## Exercise
Please give, word for word, the line containing "MARIA: I can't" and every line that comes after it in the data below.

BEGIN Dataset excerpts

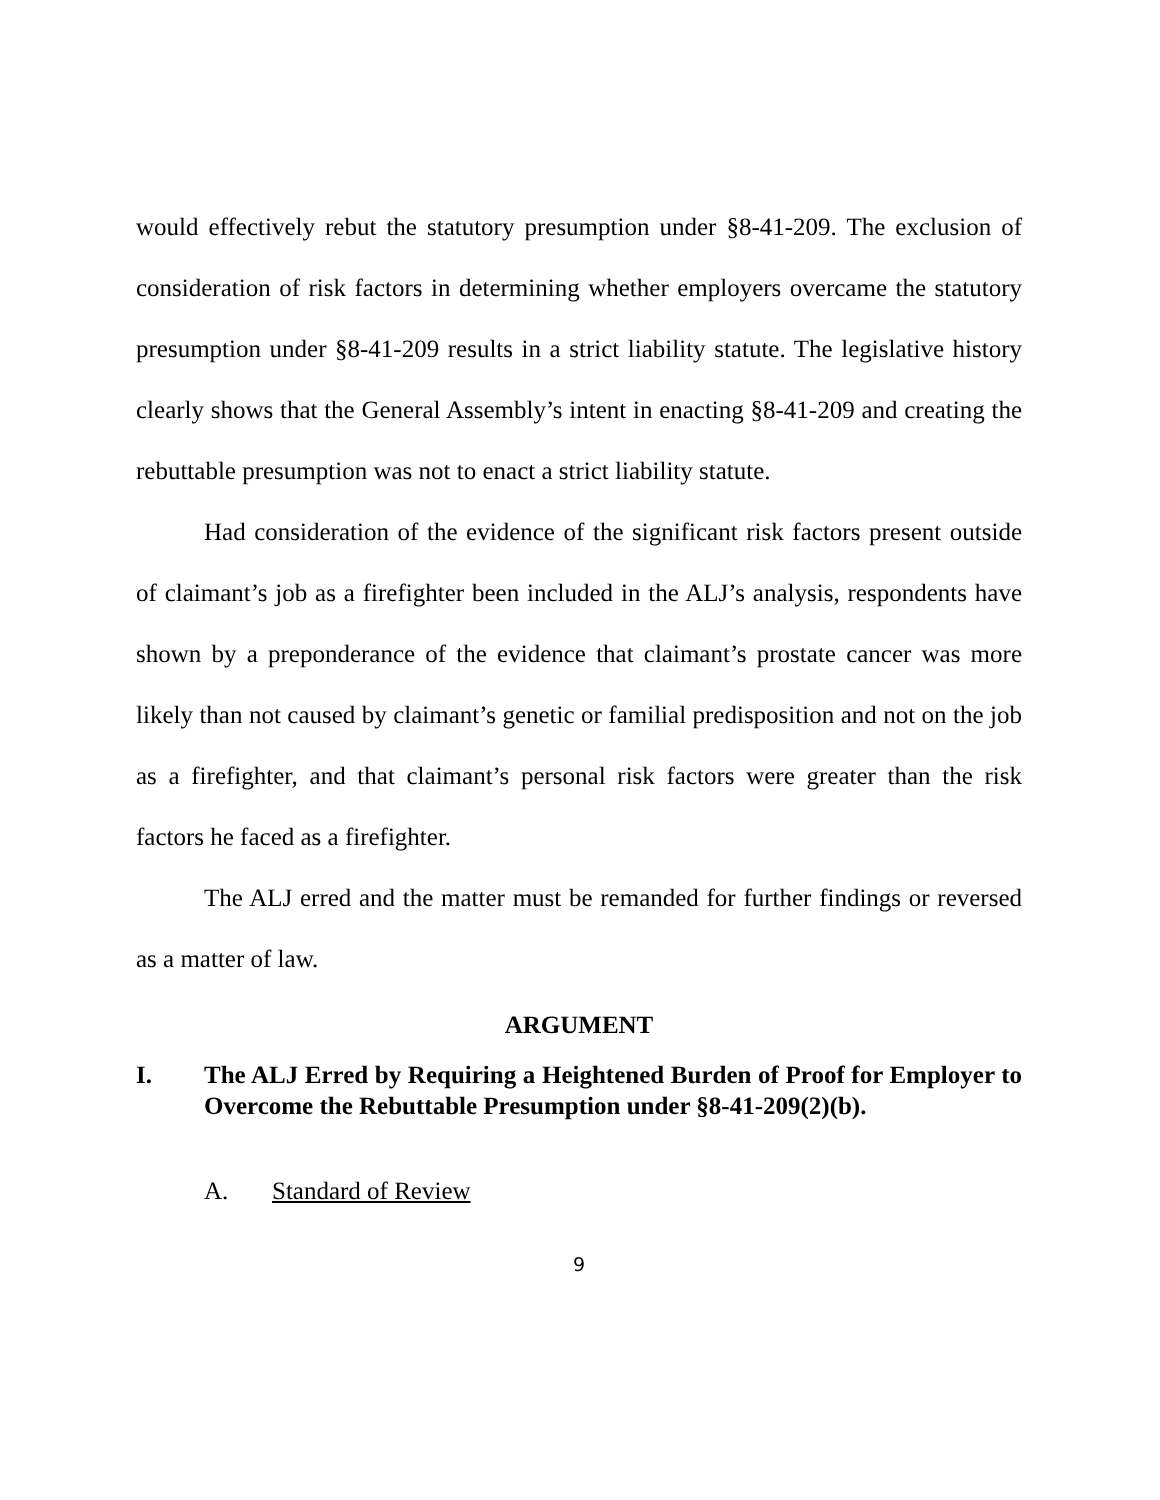would effectively rebut the statutory presumption under §8-41-209. The exclusion of consideration of risk factors in determining whether employers overcame the statutory presumption under §8-41-209 results in a strict liability statute. The legislative history clearly shows that the General Assembly’s intent in enacting §8-41-209 and creating the rebuttable presumption was not to enact a strict liability statute.
Had consideration of the evidence of the significant risk factors present outside of claimant’s job as a firefighter been included in the ALJ’s analysis, respondents have shown by a preponderance of the evidence that claimant’s prostate cancer was more likely than not caused by claimant’s genetic or familial predisposition and not on the job as a firefighter, and that claimant’s personal risk factors were greater than the risk factors he faced as a firefighter.
The ALJ erred and the matter must be remanded for further findings or reversed as a matter of law.
ARGUMENT
I. The ALJ Erred by Requiring a Heightened Burden of Proof for Employer to Overcome the Rebuttable Presumption under §8-41-209(2)(b).
A. Standard of Review
9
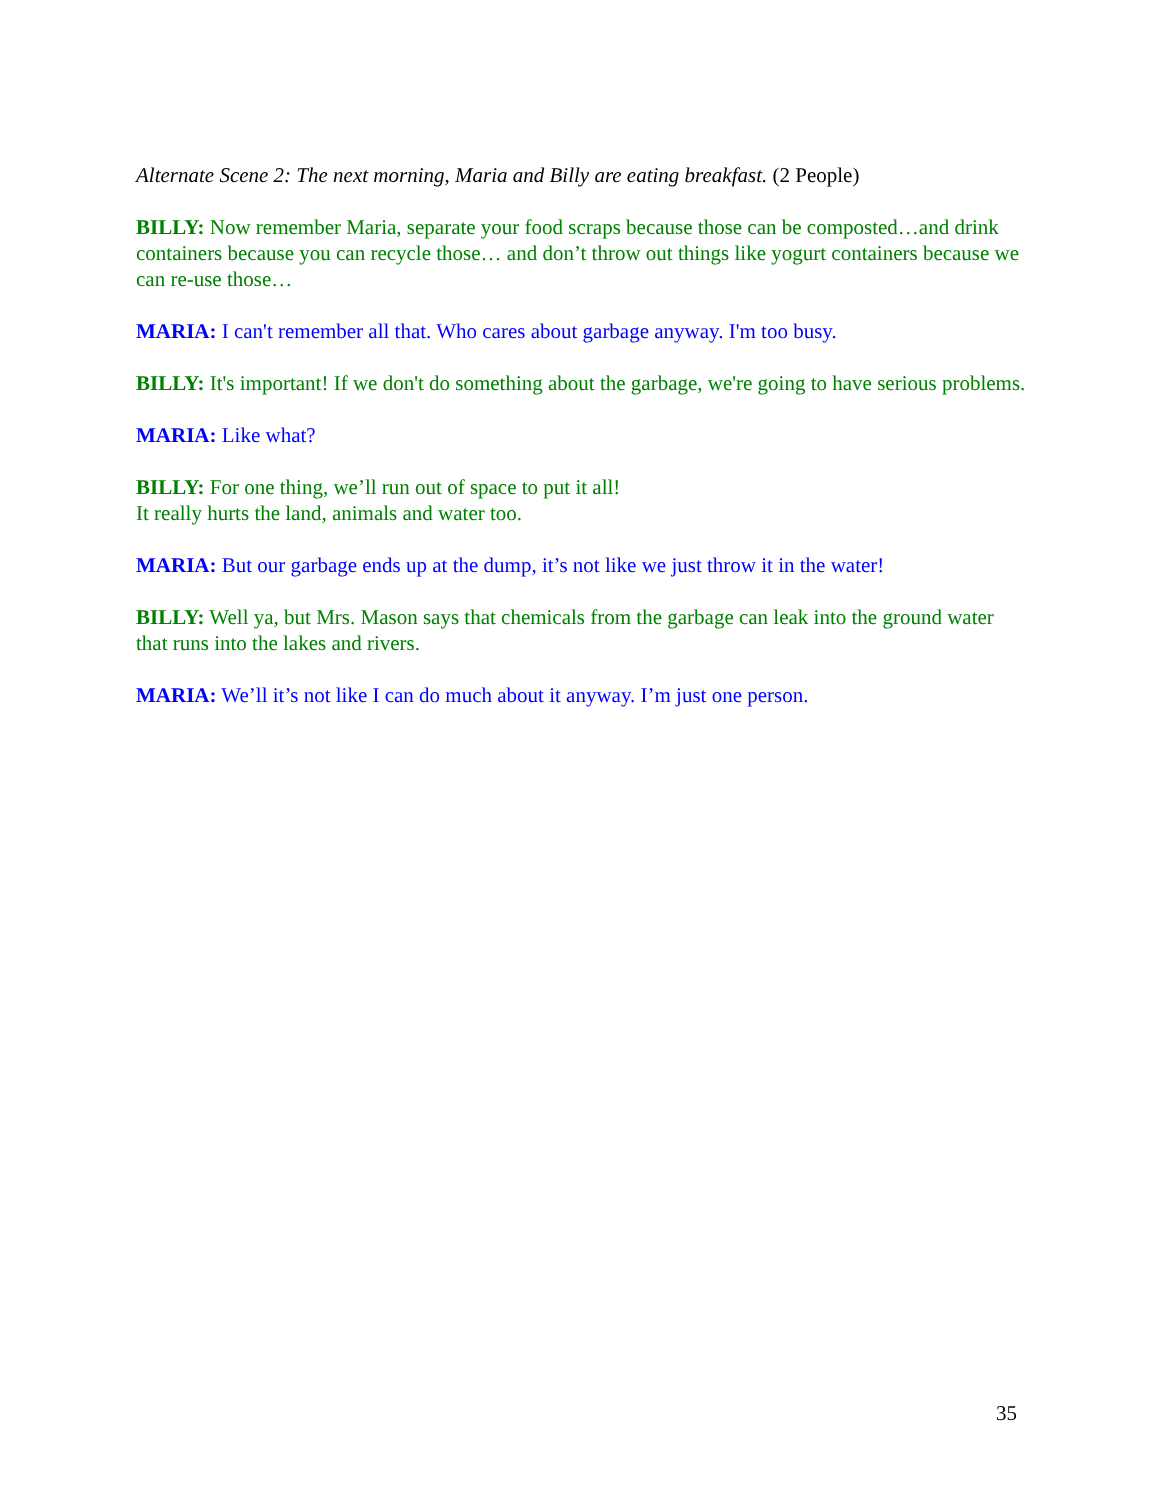Alternate Scene 2: The next morning, Maria and Billy are eating breakfast. (2 People)
BILLY: Now remember Maria, separate your food scraps because those can be composted…and drink containers because you can recycle those… and don’t throw out things like yogurt containers because we can re-use those…
MARIA: I can't remember all that. Who cares about garbage anyway. I'm too busy.
BILLY: It's important! If we don't do something about the garbage, we're going to have serious problems.
MARIA: Like what?
BILLY: For one thing, we’ll run out of space to put it all!
It really hurts the land, animals and water too.
MARIA: But our garbage ends up at the dump, it’s not like we just throw it in the water!
BILLY: Well ya, but Mrs. Mason says that chemicals from the garbage can leak into the ground water that runs into the lakes and rivers.
MARIA: We’ll it’s not like I can do much about it anyway. I’m just one person.
35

END Dataset excerpts

## Exercise output
MARIA: I can't remember all that. Who cares about garbage anyway. I'm too busy.
BILLY: It's important! If we don't do something about the garbage, we're going to have serious problems.
MARIA: Like what?
BILLY: For one thing, we’ll run out of space to put it all!
It really hurts the land, animals and water too.
MARIA: But our garbage ends up at the dump, it’s not like we just throw it in the water!
BILLY: Well ya, but Mrs. Mason says that chemicals from the garbage can leak into the ground water that runs into the lakes and rivers.
MARIA: We’ll it’s not like I can do much about it anyway. I’m just one person.
35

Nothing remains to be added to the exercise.